• **TEXT SEGMENT**:
____
And with that introduction, I suggest you read Zombie’s latest about the protests teachers staged in California last month.

UPDATE:  More on teachers’ unions and their unsavory friends.

Be Sociable, Share!
  • Ymarsakar

    Chris, My purpose for purchasing your products was, as it is with most, for self-defense, to say otherwise would be a lie.

    What is different about my motivation is that it is primarily to defend the innocent teachers and children of the elementary school where I am head janitor. I am the only male in this school. It may strike you funny, but recently, and enraged parent walked into the neighboring high school and spun the head on the neck of a coach with absolutely no provocation. Kids here are regularly caught with dangerous contraband and there are several racially-oriented groups within walking distance of our school who appear to harbor anger toward school personnel. Parents have become bellicose and belligerent. The principal, a woman, has admitted to me that she, at times, fears for her life. Knowing that our police dept is a sham, I took it upon myself to learn how to stop an assailant “right now” using your courses.
____
• **TASK 1**: Quote every one of the rows below word for word, leaving the pictures out of your answer.
The blog excerpt and the rows have no connection to each other.

• **DATA**:
____
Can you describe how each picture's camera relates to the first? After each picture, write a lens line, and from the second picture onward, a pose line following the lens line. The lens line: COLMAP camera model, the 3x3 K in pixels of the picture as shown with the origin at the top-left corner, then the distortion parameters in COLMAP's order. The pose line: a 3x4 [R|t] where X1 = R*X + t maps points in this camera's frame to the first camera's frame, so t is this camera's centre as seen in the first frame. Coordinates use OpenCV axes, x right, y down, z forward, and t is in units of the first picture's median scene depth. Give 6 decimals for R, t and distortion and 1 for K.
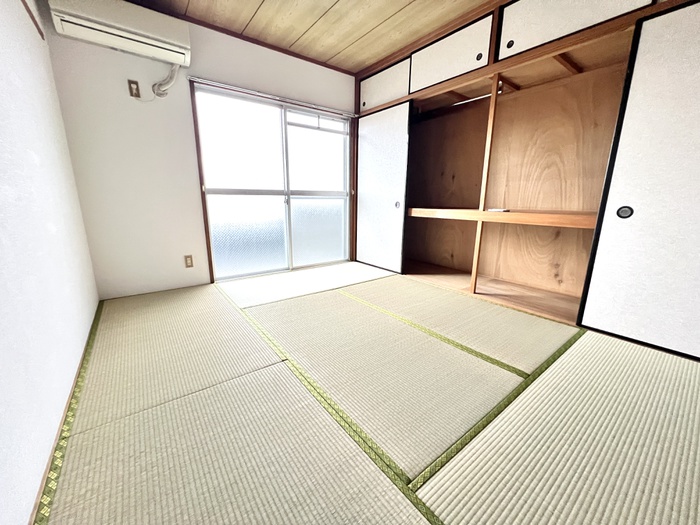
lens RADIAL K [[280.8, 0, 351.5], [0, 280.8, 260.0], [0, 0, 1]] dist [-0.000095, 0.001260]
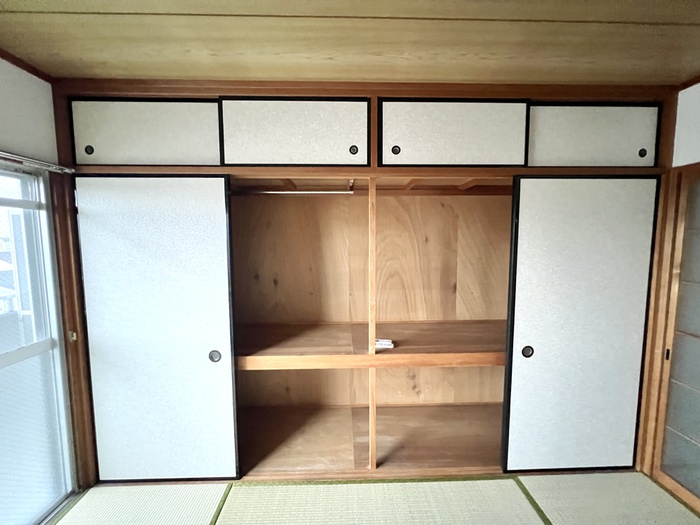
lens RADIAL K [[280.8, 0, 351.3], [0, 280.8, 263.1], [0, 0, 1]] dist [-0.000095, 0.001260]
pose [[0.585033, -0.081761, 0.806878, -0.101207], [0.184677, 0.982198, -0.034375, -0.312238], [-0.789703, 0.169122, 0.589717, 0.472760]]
____
• **TASK 2**: Print the entire blog excerpt above exactly as it appears.

• **EXERCISE SOLUTION 1**:
Can you describe how each picture's camera relates to the first? After each picture, write a lens line, and from the second picture onward, a pose line following the lens line. The lens line: COLMAP camera model, the 3x3 K in pixels of the picture as shown with the origin at the top-left corner, then the distortion parameters in COLMAP's order. The pose line: a 3x4 [R|t] where X1 = R*X + t maps points in this camera's frame to the first camera's frame, so t is this camera's centre as seen in the first frame. Coordinates use OpenCV axes, x right, y down, z forward, and t is in units of the first picture's median scene depth. Give 6 decimals for R, t and distortion and 1 for K.
lens RADIAL K [[280.8, 0, 351.5], [0, 280.8, 260.0], [0, 0, 1]] dist [-0.000095, 0.001260]
lens RADIAL K [[280.8, 0, 351.3], [0, 280.8, 263.1], [0, 0, 1]] dist [-0.000095, 0.001260]
pose [[0.585033, -0.081761, 0.806878, -0.101207], [0.184677, 0.982198, -0.034375, -0.312238], [-0.789703, 0.169122, 0.589717, 0.472760]]

• **EXERCISE SOLUTION 2**:
And with that introduction, I suggest you read Zombie’s latest about the protests teachers staged in California last month.

UPDATE:  More on teachers’ unions and their unsavory friends.

Be Sociable, Share!
  • Ymarsakar

    Chris, My purpose for purchasing your products was, as it is with most, for self-defense, to say otherwise would be a lie.

    What is different about my motivation is that it is primarily to defend the innocent teachers and children of the elementary school where I am head janitor. I am the only male in this school. It may strike you funny, but recently, and enraged parent walked into the neighboring high school and spun the head on the neck of a coach with absolutely no provocation. Kids here are regularly caught with dangerous contraband and there are several racially-oriented groups within walking distance of our school who appear to harbor anger toward school personnel. Parents have become bellicose and belligerent. The principal, a woman, has admitted to me that she, at times, fears for her life. Knowing that our police dept is a sham, I took it upon myself to learn how to stop an assailant “right now” using your courses.